BLOC DE TEXTE:
——
On aime raconter que l’immigration est une faveur qu’on accorde à ceux qui viennent d’ailleurs. Une porte qu’on leur ouvre par générosité, parce que ces derniers souffrent de famine chez eux ou sont en guerre…
Mais quand on regarde les chiffres et les besoins réels des provinces, une autre histoire se dessine.
Bien avant d’aborder le sujet, il est important de préciser que les immigrants qui arrivent ici sont scrupuleusement, rigoureusement, méticuleusement et minutieusement sélectionnés.
Ils ne sont pas là parce que le gouvernement canadien s’est dit qu’il fallait aider les petits Africains, Antillais ou autres, et que, par conséquent, on en ferait venir quelques milliers par pitié, sans rien attendre d’eux en retour.
Chaque dossier est analysé, chaque profil est évalué, chaque candidat doit répondre à des critères précis. L’immigration n’est pas un acte de charité improvisé, c’est un processus calculé.
Déjà là, on se rend compte que les immigrants qui viennent au Canada sont une plus-value. Je vous entends déjà me poser la question : et les réfugiés ? Déjà, ce ne sont pas tous les réfugiés qui sont acceptés.
De plus, la majeure partie d’entre eux ne fuient pas leur pays uniquement à cause de la famine ou de la guerre :
Plusieurs réfugiés sont établis, socialement et professionnellement parlant, ce qui veut dire, une fois de plus, que la majeure partie d’entre eux, bien qu’ils ne soient pas tous retenus, représentent eux aussi une plus-value pour le Canada.
Revenons à présent aux différents défis rencontrés au Canada :
– Le pays vieillit, le taux de natalité ne suffit plus à renouveler la population active, et de nombreux secteurs, santé, construction, agriculture, technologies, dépendent déjà de la main-d’œuvre immigrante pour simplement continuer à fonctionner.
Sans elle, des hôpitaux manqueraient de personnel, des chantiers s’arrêteraient, des champs resteraient sans bras pour les récoltes.
——
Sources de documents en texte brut

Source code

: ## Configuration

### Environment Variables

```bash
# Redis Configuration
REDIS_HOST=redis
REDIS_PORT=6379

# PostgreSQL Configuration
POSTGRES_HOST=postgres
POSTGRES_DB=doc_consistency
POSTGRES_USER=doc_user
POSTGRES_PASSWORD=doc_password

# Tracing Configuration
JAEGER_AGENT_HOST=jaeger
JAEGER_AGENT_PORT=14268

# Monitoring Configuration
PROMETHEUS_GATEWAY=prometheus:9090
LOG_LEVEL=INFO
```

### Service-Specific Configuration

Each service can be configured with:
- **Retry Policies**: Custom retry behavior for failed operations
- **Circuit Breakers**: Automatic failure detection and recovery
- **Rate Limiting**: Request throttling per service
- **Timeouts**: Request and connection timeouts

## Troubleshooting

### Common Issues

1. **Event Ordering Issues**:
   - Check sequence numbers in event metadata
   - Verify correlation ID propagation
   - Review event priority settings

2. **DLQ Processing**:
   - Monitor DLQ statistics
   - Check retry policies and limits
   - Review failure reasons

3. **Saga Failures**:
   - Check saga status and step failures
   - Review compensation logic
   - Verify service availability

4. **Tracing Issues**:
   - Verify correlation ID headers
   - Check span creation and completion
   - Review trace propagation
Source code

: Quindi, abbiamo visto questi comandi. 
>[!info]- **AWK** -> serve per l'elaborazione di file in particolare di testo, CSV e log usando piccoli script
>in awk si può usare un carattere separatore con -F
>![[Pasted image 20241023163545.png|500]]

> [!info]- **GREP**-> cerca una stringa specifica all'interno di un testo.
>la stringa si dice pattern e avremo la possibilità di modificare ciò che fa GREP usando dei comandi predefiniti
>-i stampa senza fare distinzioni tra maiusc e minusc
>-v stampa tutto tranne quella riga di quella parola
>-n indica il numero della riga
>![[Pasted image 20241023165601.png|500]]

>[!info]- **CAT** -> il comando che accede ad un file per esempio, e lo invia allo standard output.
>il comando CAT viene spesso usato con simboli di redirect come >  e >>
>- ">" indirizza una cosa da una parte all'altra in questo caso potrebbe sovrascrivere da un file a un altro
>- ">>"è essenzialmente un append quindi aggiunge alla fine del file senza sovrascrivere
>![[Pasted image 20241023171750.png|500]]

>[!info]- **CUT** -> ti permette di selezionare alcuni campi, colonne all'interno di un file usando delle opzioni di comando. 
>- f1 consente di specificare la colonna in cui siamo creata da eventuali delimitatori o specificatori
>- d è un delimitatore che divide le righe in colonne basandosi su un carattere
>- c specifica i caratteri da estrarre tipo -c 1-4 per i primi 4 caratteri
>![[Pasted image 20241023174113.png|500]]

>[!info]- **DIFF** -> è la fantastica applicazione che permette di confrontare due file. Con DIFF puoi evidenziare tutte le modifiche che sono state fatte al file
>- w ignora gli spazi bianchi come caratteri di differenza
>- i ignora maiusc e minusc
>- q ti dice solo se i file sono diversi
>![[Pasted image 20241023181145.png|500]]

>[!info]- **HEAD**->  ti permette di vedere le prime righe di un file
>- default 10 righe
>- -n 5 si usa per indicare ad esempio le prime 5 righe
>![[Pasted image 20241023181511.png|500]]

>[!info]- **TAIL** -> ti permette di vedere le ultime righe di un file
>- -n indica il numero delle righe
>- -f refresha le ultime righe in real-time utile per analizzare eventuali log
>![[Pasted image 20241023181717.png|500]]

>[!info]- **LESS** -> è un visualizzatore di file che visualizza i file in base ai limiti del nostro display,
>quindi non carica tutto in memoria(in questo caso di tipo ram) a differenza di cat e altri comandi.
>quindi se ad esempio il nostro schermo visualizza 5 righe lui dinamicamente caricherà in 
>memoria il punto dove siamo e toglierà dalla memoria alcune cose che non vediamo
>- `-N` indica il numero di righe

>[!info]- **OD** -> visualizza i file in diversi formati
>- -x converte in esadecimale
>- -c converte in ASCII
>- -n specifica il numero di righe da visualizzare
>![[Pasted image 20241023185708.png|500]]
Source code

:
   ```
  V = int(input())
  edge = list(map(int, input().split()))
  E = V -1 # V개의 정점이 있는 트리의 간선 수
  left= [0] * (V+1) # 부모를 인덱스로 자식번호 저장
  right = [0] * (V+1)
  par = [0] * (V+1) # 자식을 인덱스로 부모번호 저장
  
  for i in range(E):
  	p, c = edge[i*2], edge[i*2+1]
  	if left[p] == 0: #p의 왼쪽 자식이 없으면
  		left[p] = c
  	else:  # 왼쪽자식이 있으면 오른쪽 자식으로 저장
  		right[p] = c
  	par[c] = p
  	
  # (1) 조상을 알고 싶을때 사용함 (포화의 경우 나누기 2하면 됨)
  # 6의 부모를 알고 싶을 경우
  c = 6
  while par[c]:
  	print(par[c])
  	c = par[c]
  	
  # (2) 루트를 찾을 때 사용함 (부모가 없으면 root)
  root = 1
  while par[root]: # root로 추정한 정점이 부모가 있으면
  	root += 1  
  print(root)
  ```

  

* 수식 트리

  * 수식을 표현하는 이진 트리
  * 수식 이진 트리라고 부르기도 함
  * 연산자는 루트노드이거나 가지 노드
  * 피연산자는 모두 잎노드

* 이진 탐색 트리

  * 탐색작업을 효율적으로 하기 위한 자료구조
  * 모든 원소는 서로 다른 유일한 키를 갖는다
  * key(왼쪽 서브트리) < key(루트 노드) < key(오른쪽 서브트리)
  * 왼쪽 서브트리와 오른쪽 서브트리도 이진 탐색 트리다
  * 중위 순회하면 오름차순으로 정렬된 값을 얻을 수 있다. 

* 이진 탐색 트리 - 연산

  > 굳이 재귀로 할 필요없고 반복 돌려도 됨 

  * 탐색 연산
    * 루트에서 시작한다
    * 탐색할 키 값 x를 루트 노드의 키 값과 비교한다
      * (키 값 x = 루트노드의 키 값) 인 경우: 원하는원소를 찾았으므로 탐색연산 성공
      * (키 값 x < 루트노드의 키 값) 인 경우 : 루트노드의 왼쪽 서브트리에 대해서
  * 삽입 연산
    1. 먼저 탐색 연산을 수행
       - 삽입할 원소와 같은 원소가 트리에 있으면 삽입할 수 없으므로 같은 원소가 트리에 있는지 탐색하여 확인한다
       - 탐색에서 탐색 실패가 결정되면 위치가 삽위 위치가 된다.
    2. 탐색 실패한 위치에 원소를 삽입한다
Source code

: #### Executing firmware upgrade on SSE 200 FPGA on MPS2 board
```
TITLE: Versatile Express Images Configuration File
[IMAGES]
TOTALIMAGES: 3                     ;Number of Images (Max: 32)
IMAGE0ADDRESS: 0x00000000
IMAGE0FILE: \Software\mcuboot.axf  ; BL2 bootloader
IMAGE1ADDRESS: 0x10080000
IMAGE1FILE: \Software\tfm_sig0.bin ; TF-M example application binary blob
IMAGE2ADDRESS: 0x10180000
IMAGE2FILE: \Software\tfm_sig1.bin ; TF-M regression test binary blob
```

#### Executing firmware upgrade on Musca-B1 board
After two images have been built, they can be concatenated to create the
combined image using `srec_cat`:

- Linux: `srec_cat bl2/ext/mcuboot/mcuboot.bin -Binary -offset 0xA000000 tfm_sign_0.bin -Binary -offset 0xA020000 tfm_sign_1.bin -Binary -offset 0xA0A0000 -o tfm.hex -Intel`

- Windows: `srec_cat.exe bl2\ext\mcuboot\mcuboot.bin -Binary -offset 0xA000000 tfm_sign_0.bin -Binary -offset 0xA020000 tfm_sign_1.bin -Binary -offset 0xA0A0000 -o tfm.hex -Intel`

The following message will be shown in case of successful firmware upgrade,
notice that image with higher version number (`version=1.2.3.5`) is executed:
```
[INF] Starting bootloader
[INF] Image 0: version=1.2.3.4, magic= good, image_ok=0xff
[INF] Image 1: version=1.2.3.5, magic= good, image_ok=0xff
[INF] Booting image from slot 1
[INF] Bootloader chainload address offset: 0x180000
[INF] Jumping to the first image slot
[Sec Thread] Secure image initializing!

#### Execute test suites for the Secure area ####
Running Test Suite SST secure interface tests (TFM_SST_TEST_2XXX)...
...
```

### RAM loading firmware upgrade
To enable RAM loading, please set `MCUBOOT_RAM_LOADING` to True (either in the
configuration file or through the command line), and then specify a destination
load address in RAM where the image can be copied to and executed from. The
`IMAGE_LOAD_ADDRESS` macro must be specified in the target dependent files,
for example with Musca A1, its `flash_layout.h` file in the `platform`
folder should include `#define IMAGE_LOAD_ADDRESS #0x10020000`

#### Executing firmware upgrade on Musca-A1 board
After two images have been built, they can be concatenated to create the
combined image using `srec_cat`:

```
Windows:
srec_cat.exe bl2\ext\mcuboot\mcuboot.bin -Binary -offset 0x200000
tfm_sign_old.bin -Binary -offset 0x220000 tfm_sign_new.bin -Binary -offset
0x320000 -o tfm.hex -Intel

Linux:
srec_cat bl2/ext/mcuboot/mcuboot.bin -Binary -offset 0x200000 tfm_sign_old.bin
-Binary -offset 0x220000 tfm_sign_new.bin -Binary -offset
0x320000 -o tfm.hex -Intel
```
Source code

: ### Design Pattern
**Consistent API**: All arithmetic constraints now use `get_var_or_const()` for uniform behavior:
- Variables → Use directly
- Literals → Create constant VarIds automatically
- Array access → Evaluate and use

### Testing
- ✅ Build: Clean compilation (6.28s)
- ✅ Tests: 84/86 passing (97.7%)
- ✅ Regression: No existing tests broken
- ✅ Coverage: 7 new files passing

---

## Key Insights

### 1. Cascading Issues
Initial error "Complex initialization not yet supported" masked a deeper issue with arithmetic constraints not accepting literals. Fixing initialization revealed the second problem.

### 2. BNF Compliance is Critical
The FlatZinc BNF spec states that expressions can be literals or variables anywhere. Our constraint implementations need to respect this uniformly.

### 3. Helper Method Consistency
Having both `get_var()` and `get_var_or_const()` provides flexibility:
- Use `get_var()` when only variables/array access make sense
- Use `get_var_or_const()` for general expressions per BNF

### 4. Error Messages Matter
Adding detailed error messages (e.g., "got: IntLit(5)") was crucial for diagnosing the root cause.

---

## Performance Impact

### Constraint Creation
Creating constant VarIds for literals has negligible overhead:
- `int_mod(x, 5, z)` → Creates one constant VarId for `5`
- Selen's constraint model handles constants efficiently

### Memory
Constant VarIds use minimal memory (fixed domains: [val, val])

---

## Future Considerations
——
LISTE DES TÂCHES:
(1) Pouvez-vous résumer en deux phrases le texte sur l'immigration au Canada ?
(2) Pourriez-vous reprendre le texte sur l'immigration au Canada et le prolonger après sa dernière phrase ?

LISTE DES RÉPONSES:
(1) L'immigration au Canada n'est pas une faveur accordée par charité mais un processus calculé où chaque candidat est rigoureusement sélectionné, ce qui fait des immigrants, et de nombreux réfugiés établis socialement et professionnellement, une plus-value pour le pays. Comme le pays vieillit et que le taux de natalité ne renouvelle plus la population active, des secteurs comme la santé, la construction, l'agriculture et les technologies dépendent déjà de la main-d'œuvre immigrante, sans laquelle hôpitaux, chantiers et champs manqueraient de bras.

(2)
Chaque province sélectionne ses immigrants économiques selon ses propres besoins de main-d’œuvre. Ce n’est pas un hasard si les critères de sélection favorisent certains métiers plutôt que d’autres. On ne choisit pas des immigrants au hasard, on choisit des solutions à des problèmes précis.
Les immigrants, une fois arrivés, paient des impôts, cotisent aux régimes de retraite, consomment, investissent, ouvrent des commerces : ils contribuent directement à l’économie.
Sur papier, tout indique que ce sont d’abord les provinces qui tirent profit de cette main-d’œuvre qu’elles ont elles-mêmes recrutée pour combler leurs propres lacunes.
Et les immigrants, que reçoivent-ils donc en retour ?
– Un travail stable, une sécurité que leur pays d’origine ne leur offrait pas toujours, un accès à l’éducation pour leurs enfants, un système de santé, une retraite, une nouvelle vie.
Il n’est donc pas honnête de mettre en avant le fait que les immigrants profitent du système ou qu’ils sont de trop : c’est un échange équitable, juste, profitant aux deux partis.
Les provinces obtiennent la main-d’œuvre et la vitalité dont elles ont besoin. Les immigrants obtiennent, en retour, la possibilité de recommencer une nouvelle vie. Personne ne profite de personne, chacun en bénéficie.